Top of Provided records
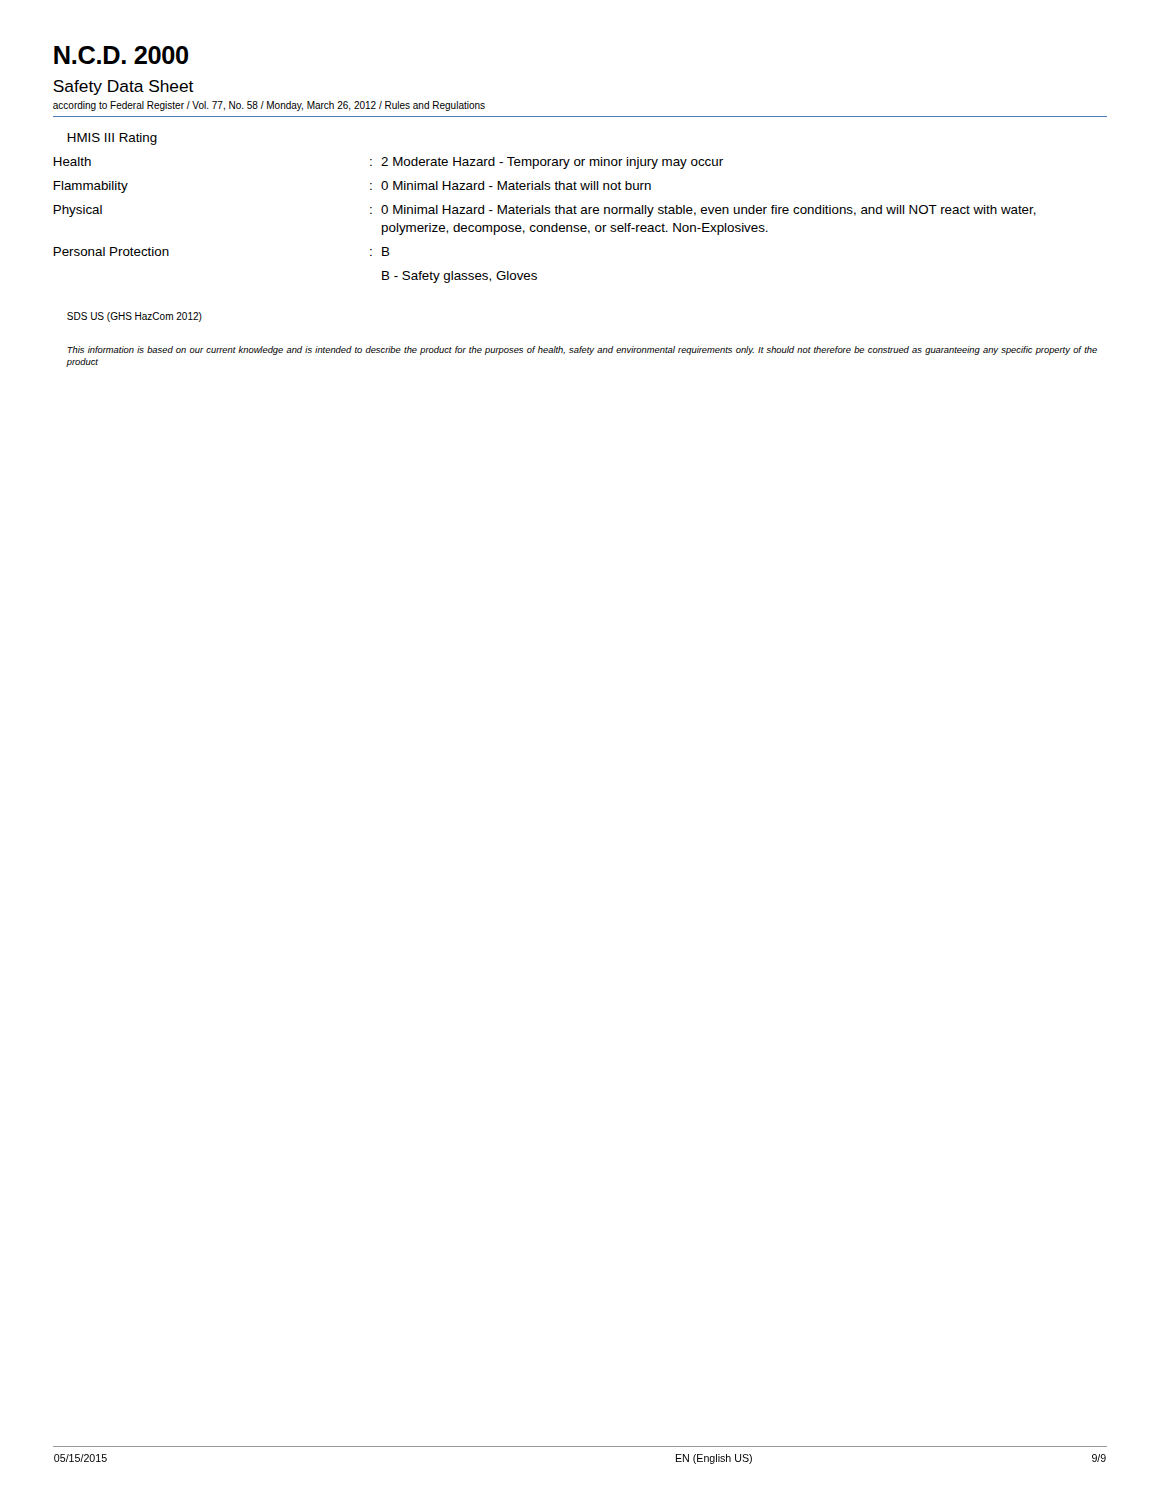N.C.D. 2000
Safety Data Sheet
according to Federal Register / Vol. 77, No. 58 / Monday, March 26, 2012 / Rules and Regulations
HMIS III Rating
| Health | : | 2 Moderate Hazard - Temporary or minor injury may occur |
| Flammability | : | 0 Minimal Hazard - Materials that will not burn |
| Physical | : | 0 Minimal Hazard - Materials that are normally stable, even under fire conditions, and will NOT react with water, polymerize, decompose, condense, or self-react. Non-Explosives. |
| Personal Protection | : | B |
| | | B - Safety glasses, Gloves |
SDS US (GHS HazCom 2012)
This information is based on our current knowledge and is intended to describe the product for the purposes of health, safety and environmental requirements only. It should not therefore be construed as guaranteeing any specific property of the product
| 05/15/2015 | EN (English US) | 9/9 |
Bottom of Provided records
Task to complete:
Beginning with the first line of the records, write out every line up to and including the one with "will not burn |", exactly, and omit all pictures.

Task response:
N.C.D. 2000
Safety Data Sheet
according to Federal Register / Vol. 77, No. 58 / Monday, March 26, 2012 / Rules and Regulations
HMIS III Rating
| Health | : | 2 Moderate Hazard - Temporary or minor injury may occur |
| Flammability | : | 0 Minimal Hazard - Materials that will not burn |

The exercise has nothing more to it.